Thomas Hardy’s Tess of the D’Urbervilles and Jude the Obscure painted powerful pictures of the inequities in the British society of his day.

Dostoevski as a result of such novels as Crime and Punishment, The Idiot, and The Brothers Karamazov is sometimes said to evince a better understanding of psychology than any scientist (including Freud) could claim.

The symbols of Ahab and The White Whale have entered our common vocabulary as a result of Melville’s Moby Dick.

H. G. Wells The Time Machine created a very negative prediction of man’s future which was heavily influenced by Darwinian anthropological thinking.

I could go on. Approaching the matter from a slightly different direction we can observe that much literature and many movies during the Cold War were very pessimistic about the chances of man’s survival. In the 1951 movie, When World’s Collide, the close pass of a planet will destroy human life on earth; so scientists scramble to find a way to preserve life by sending the best people off in a space ship.

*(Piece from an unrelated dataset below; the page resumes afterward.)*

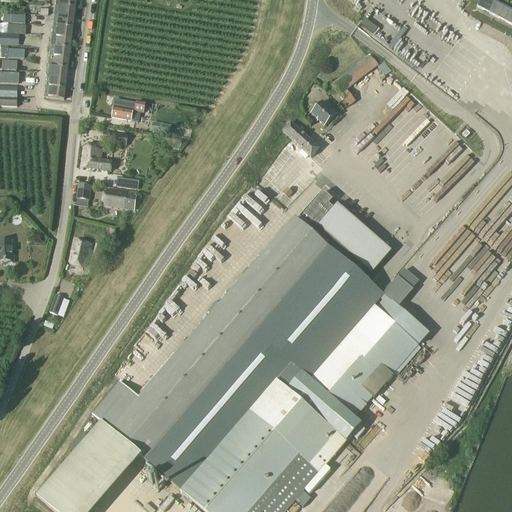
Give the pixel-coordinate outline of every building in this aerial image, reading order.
[(57,0),(56,7),(76,10),(77,0),(57,0)] [(511,11),(494,2),(495,0),(481,0),(478,7),(511,25),(511,11)] [(56,7),(55,17),(75,20),(76,10),(56,7)] [(54,27),(73,30),(75,20),(55,17),(54,27)] [(0,34),(8,35),(8,36),(26,36),(26,27),(8,26),(8,27),(0,26),(0,34)] [(72,40),(73,30),(54,27),(52,37),(72,40)] [(51,48),(71,50),(72,40),(52,37),(51,48)] [(50,58),(69,60),(71,50),(51,48),(50,58)] [(0,51),(0,59),(8,59),(24,60),(25,52),(8,51),(0,51)] [(384,63),(378,67),(370,55),(331,86),(348,109),(387,79),(386,77),(392,73),(384,63)] [(48,68),(68,70),(69,60),(50,58),(48,68)] [(1,62),(0,70),(17,72),(17,63),(1,62)] [(47,78),(67,80),(68,70),(48,68),(47,78)] [(0,74),(0,84),(3,85),(19,85),(19,76),(0,75),(0,74)] [(46,88),(66,91),(67,80),(47,78),(46,88)] [(0,87),(0,98),(17,98),(18,95),(18,88),(3,88),(0,87)] [(44,99),(64,101),(66,91),(46,88),(44,99)] [(0,99),(0,108),(17,109),(17,100),(0,99)] [(114,109),(112,119),(131,123),(138,125),(140,112),(144,113),(146,105),(137,103),(137,106),(118,102),(115,104),(114,109)] [(324,128),(336,117),(328,109),(330,107),(327,103),(324,105),(323,104),(311,115),(324,128)] [(291,123),(283,132),(297,146),(305,137),(291,123)] [(154,124),(153,133),(164,135),(165,126),(154,124)] [(100,145),(117,147),(119,135),(102,133),(100,145)] [(311,159),(319,151),(305,137),(297,146),(311,159)] [(80,169),(111,174),(112,164),(101,163),(103,150),(84,147),(80,169)] [(397,151),(379,169),(425,213),(443,194),(440,191),(447,183),(431,167),(427,172),(405,151),(401,155),(397,151)] [(269,193),(284,169),(278,165),(269,180),(263,177),(258,186),(269,193)] [(290,168),(283,175),(287,180),(283,184),(286,188),(298,177),(290,168)] [(128,182),(127,189),(138,190),(139,184),(128,182)] [(77,200),(89,202),(90,188),(78,186),(77,200)] [(134,212),(137,196),(107,191),(106,196),(114,197),(113,202),(106,201),(105,207),(134,212)] [(319,196),(300,219),(368,278),(389,255),(333,208),(329,212),(325,209),(329,204),(319,196)] [(119,383),(91,416),(93,418),(99,423),(102,425),(137,455),(146,464),(201,511),(287,511),(305,491),(326,467),(353,436),(361,427),(354,422),(356,420),(429,335),(399,309),(384,296),(330,250),(294,219),(141,402),(121,385),(119,383)] [(14,265),(14,257),(12,257),(12,242),(0,242),(0,263),(8,263),(8,265),(14,265)] [(69,264),(86,268),(91,246),(74,242),(69,264)] [(56,297),(49,314),(57,317),(64,300),(56,297)] [(48,334),(44,345),(38,343),(31,362),(45,367),(56,337),(48,334)] [(167,494),(159,507),(148,500),(145,505),(156,511),(166,511),(175,499),(167,494)]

In the 1959 movie On the Beach, The residents of Australia after a global nuclear war must come to terms with the fact that all life will be destroyed in a matter of months.

In the 1962 movie The Day of the Triffids a shower of meteriorites blinds everyone watching it, and soon, plants shoot up that can walk and have a taste for human flesh.

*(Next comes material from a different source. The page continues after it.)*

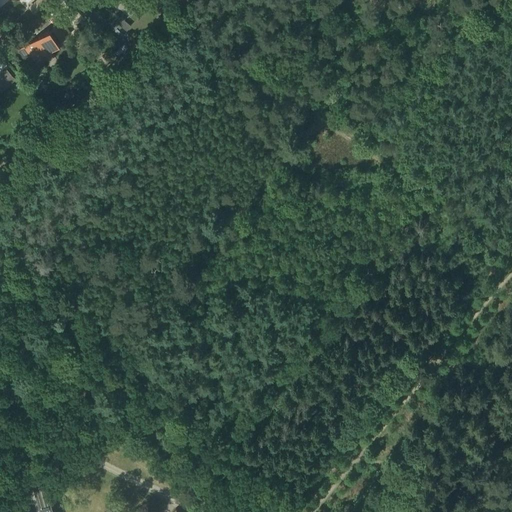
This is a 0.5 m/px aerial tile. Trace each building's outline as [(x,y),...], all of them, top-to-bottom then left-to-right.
[(55,0),(35,0),(28,7),(38,17),(56,1),(55,0)] [(124,20),(139,2),(137,0),(110,0),(118,7),(119,6),(122,9),(121,10),(125,12),(116,22),(127,31),(131,25),(124,20)] [(71,33),(62,20),(52,27),(53,28),(49,31),(48,29),(17,51),(27,65),(58,43),(57,42),(60,39),(61,40),(71,33)] [(108,50),(101,55),(107,63),(108,64),(115,58),(108,50)] [(6,69),(0,74),(0,91),(1,92),(15,80),(6,69)] [(0,157),(0,167),(4,173),(12,166),(3,155),(0,157)] [(52,511),(43,476),(30,479),(39,511),(52,511)]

The 1964 movie Dr. Strangelove, or how I learned how to stop worrying and love the bomb was indicative of the common concern of the day: Plot Summary: “U.S. Air Force General Jack Ripper goes completely and utterly mad, and sends his bomber wing to destroy the U.S.S.R. He suspects that the communists are conspiring to pollute the "precious bodily fluids" of the American people. The U.S. president meets with his advisors, where the Soviet ambassador tells him that if the U.S.S.R. is hit by nuclear weapons, it will trigger a "Doomsday Machine" which will destroy all plant and animal life on Earth. Peter Sellers portrays the three men who might avert this tragedy: British Group Captain Lionel Mandrake, the only person with access to the demented Gen. Ripper; U.S. President Merkin Muffley, whose best attempts to divert disaster depend on placating a drunken Soviet Premier and the former Nazi genius Dr. Strangelove, who concludes that "such a device would not be a practical deterrent for reasons which at this moment must be all too obvious". Will the bombers be stopped in time, or will General Jack Ripper succeed in destroying the world ?” [We could do a tangent on Dr. Strangelove: Many Liberals have learned how to quit worrying and love the idea of Iran having “the bomb.”]

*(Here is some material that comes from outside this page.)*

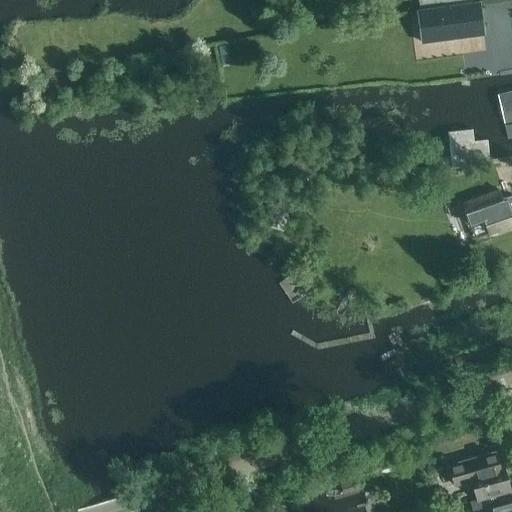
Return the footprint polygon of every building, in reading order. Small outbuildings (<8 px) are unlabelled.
[(471,0),(417,0),(419,9),(472,1),(471,0)] [(472,2),(419,9),(416,9),(421,43),(485,35),(480,1),(472,2)] [(499,188),(462,202),(474,239),(487,234),(488,236),(511,227),(511,194),(502,198),(499,188)] [(477,498),(510,489),(502,462),(499,462),(495,451),(449,464),(455,484),(472,480),(477,498)] [(511,511),(511,488),(510,489),(477,498),(470,500),(473,511),(511,511)]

Again, I could go on here as well. To return to the movie under discussion, Dirty Harry symbolizes the perception of a liberal predilection for coddling criminals at the expense of ordinary citizens. The perception of many is that Liberals worry more about the rights of criminals than they do about the protection of innocent civilians. Dirty Harry is a rather heavy handed presentation of this perception. This perception is popular and Dirty Harry was brought back in several sequels. Paul Kersey in Death Wish goes after the sort of criminals who murdered his wife. He sets himself up as a victim and then kills the criminals attempting to victimize him. Kersey was brought back in Death Wish II, III, IV, and V. Lots of people like the idea of someone dealing violently with those who victimize innocent civilians. And this liking hasn’t stopped. Witness 24.

Now you are either horribly stunted in your understanding of literature or you are simply refusing to answer a very reasonable question about Dirty Harry. Which is it?